Democracia / 民主
RESUMO
Na RPC, a democracia refere-se ao sistema marxista-leninista de ditadura democrática (人民民主专政) e centralismo democrático (民主集中制), no qual
o PCC é o derradeiro representante do povo. Este sistema político de “democracia socialista com caraterísticas chinesas” distingue-se explicitamente da democracia liberal ocidental, que é considerada incompatível com as condições únicas da China. Embora os cidadãos chineses possam votar para os seus representantes locais, o PCC é constitucionalmente definido como o único partido de governo, impedindo qualquer transferência de poder. Tem poder orientador sobre todos os órgãos legislativos e estatais, permitindo a implementação de políticas do topo para a base. Apesar da ausência de um sistema pluralista de partidos políticos, no qual o acesso ao poder se baseia em eleições periódicas por sufrágio universal, o partido define-se como inerentemente democrático. Através da “democracia consultiva” (协商民主), o PCC incorpora formalmente os interesses de vários grupos sociais, mas a legitimidade deriva principalmente da garantia da ordem, prosperidade e segurança. Encorajado pelos sucessos no crescimento económico e, mais recentemente, na saúde pública, o Partido-Estado apresenta-o cada vez mais como o modelo superior a nível internacional. Tal como Xi Jinping declarou em 2017: “A democracia socialista da China é a democracia mais abrangente, genuína e eficaz”.[1]
ANÁLISE
Enraizado na ideologia marxista-leninista, o termo chinês “democracia” (民主) está profundamente alicerçado na linguagem partidária desde a fundação do PCC, que se impôs a si mesmo a missão de construir uma “democracia do povo”. Em 2019, Xi inventou o termo “democracia de processo completo“, no qual o PCC reúne todas as vozes de dentro e fora do partido, “permitindo que o povo exerça o seu direito de ser senhor do Estado”.[2]

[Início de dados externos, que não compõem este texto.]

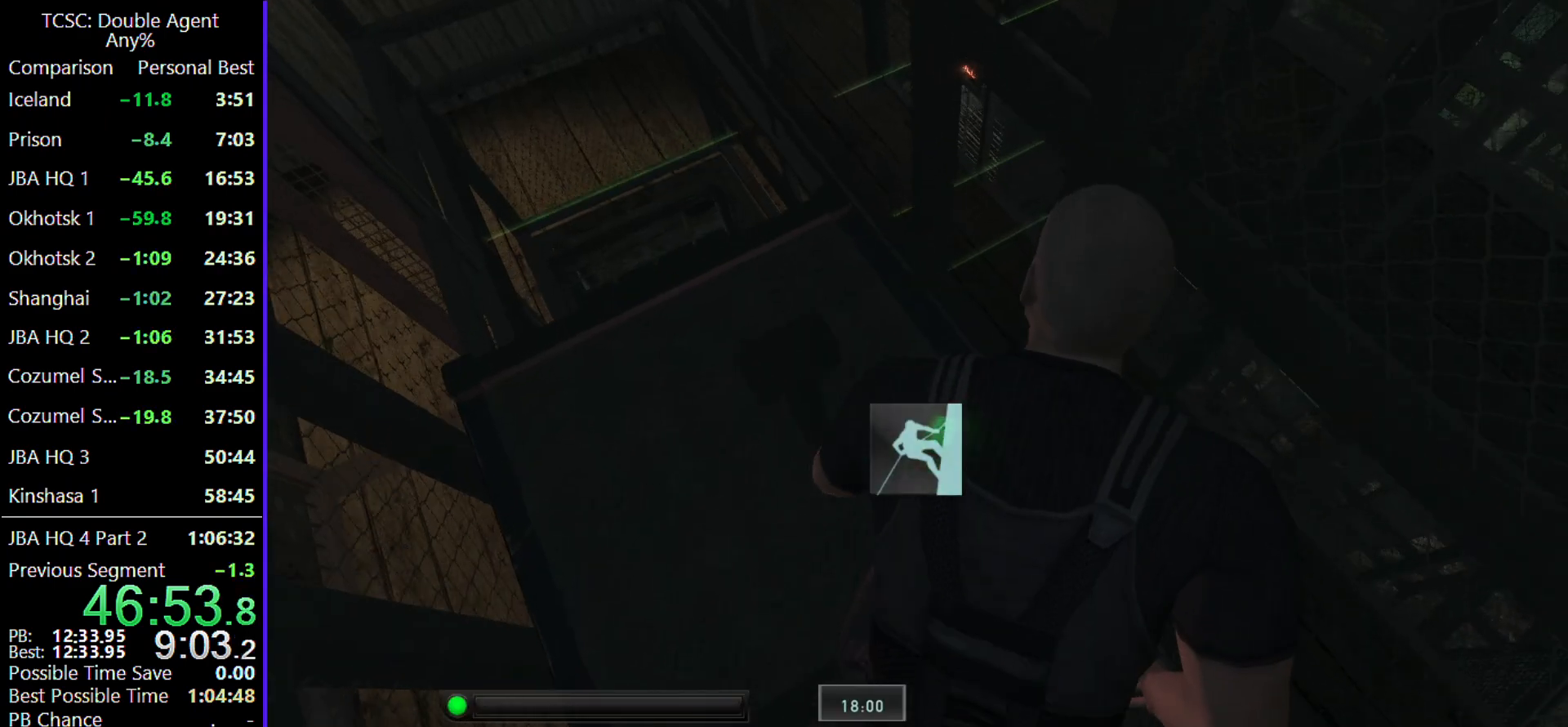
{"keys": ["w"], "mouse": [], "events": [[167, "mouse_wheel", "down"], [333, "mouse_wheel", "up"]]}
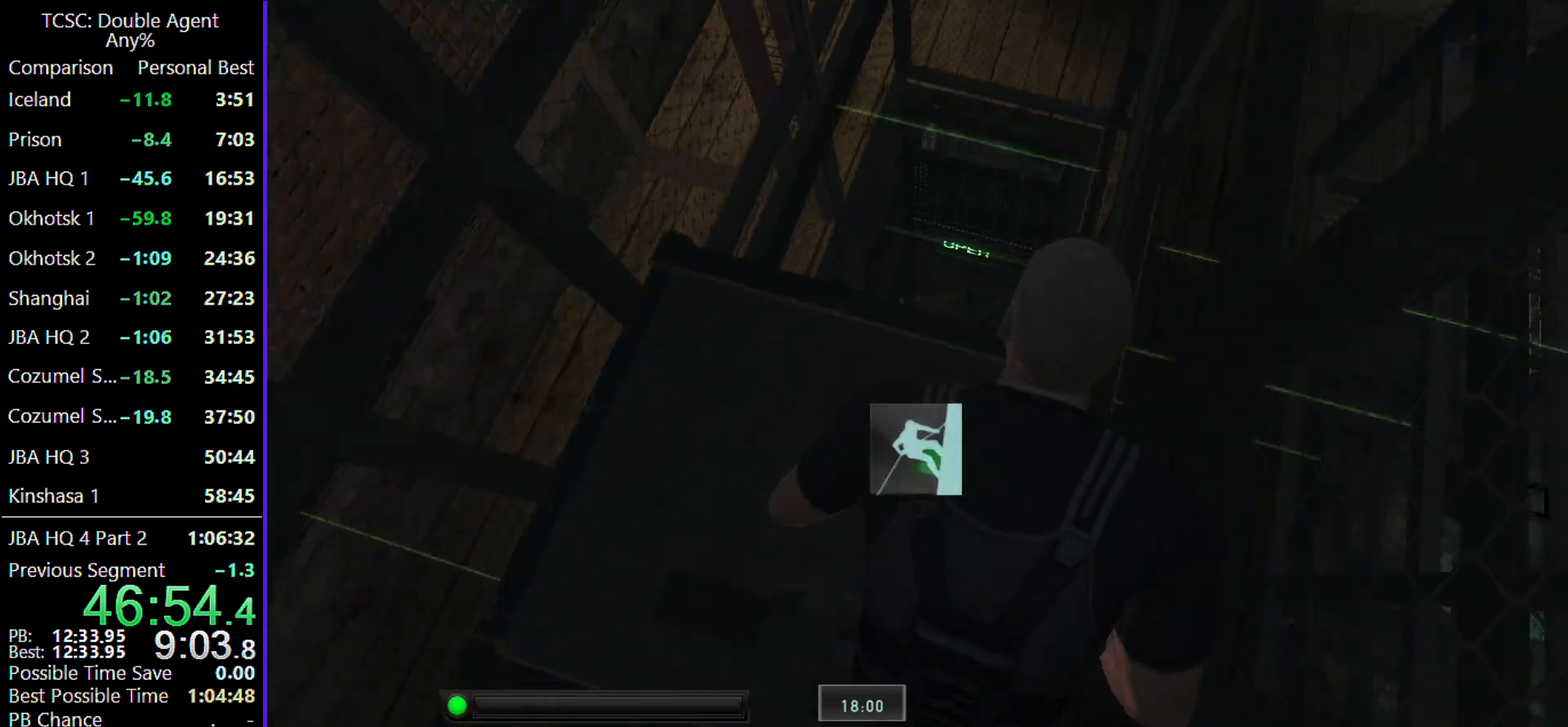
{"keys": ["w"], "mouse": ["wheel"], "events": [[433, "mouse_wheel", "down"]]}
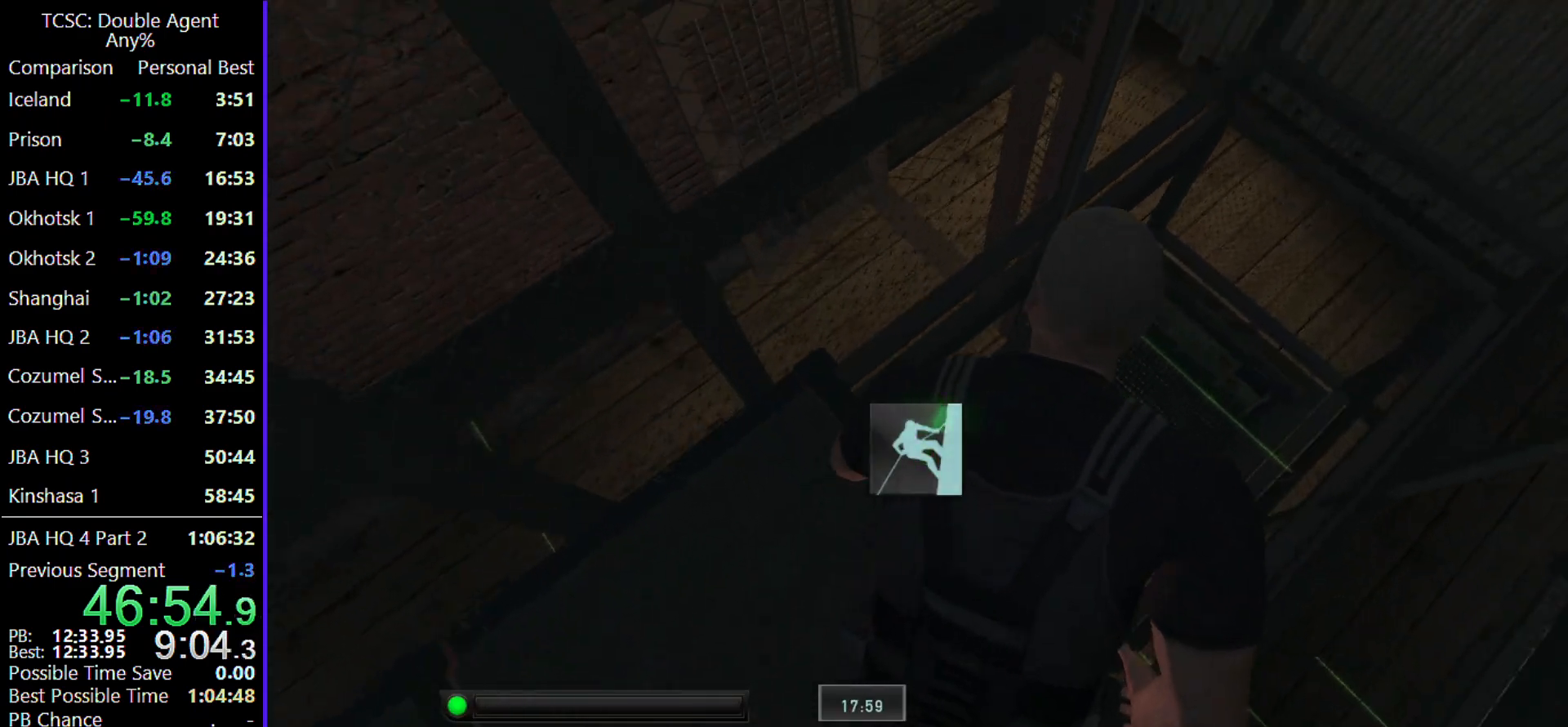
{"keys": ["w"], "mouse": [], "events": [[33, "mouse_wheel", "up"], [67, "mouse_wheel", "down"], [100, "mouse_wheel", "up"], [267, "mouse_wheel", "down"], [400, "mouse_wheel", "up"]]}
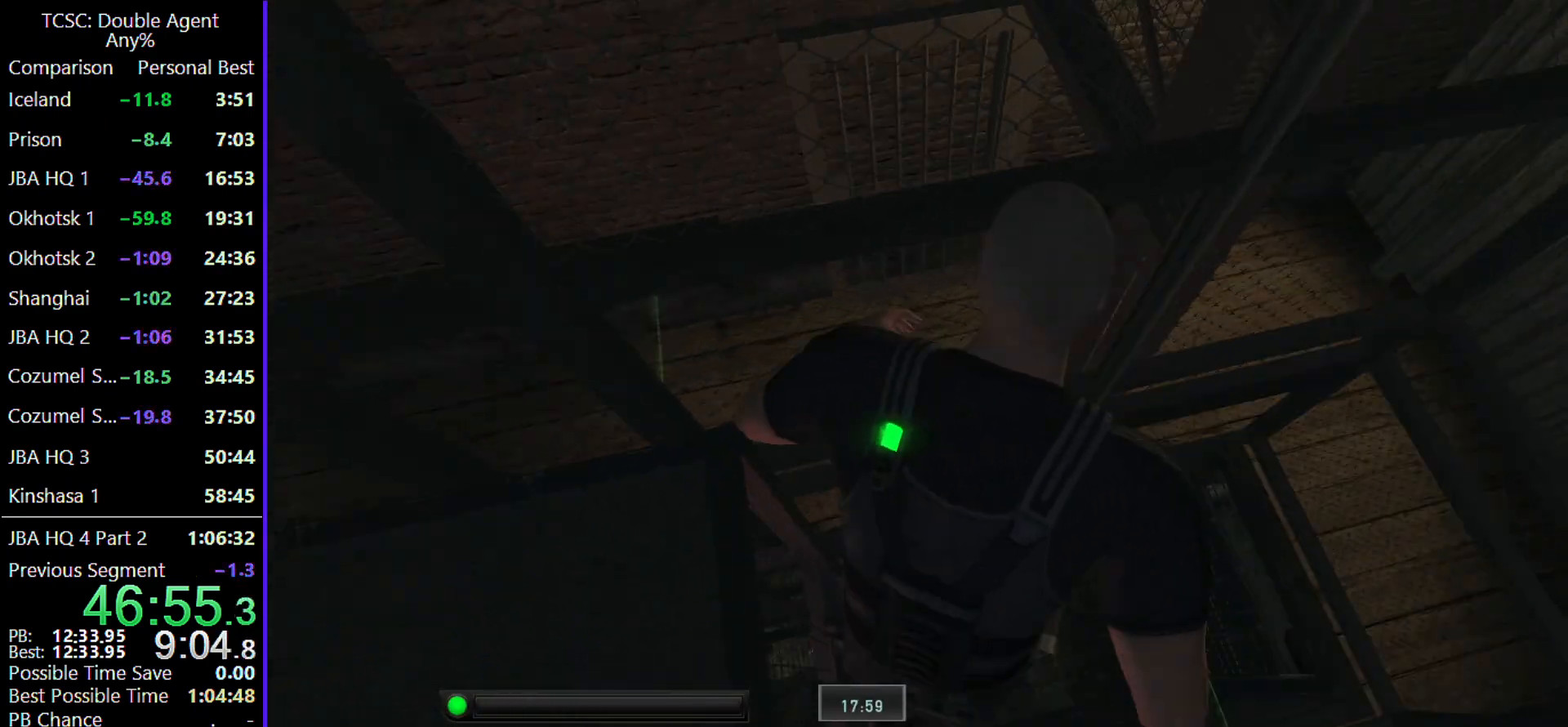
{"keys": ["w"], "mouse": [], "events": [[100, "mouse_wheel", "down"], [133, "mouse_wheel", "up"], [400, "mouse_wheel", "down"], [500, "mouse_wheel", "up"]]}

A conceptualização da China como Estado democrático assenta em três pilares:
- O PCC é democrático, logo a China também tem de ser. Sob o “centralismo democrático”, as principais decisões políticas são tomadas pelos órgãos centrais do partido, mas são discutidas a todos os níveis administrativos em “reuniões da vida democrática” formalizadas.[3] Os novos regulamentos de trabalho definem o “centro” de forma ainda mais clara e prescrevem o Pensamento de Xi Jinping como base, restringindo assim a divergência da orientação ideológica central. [4]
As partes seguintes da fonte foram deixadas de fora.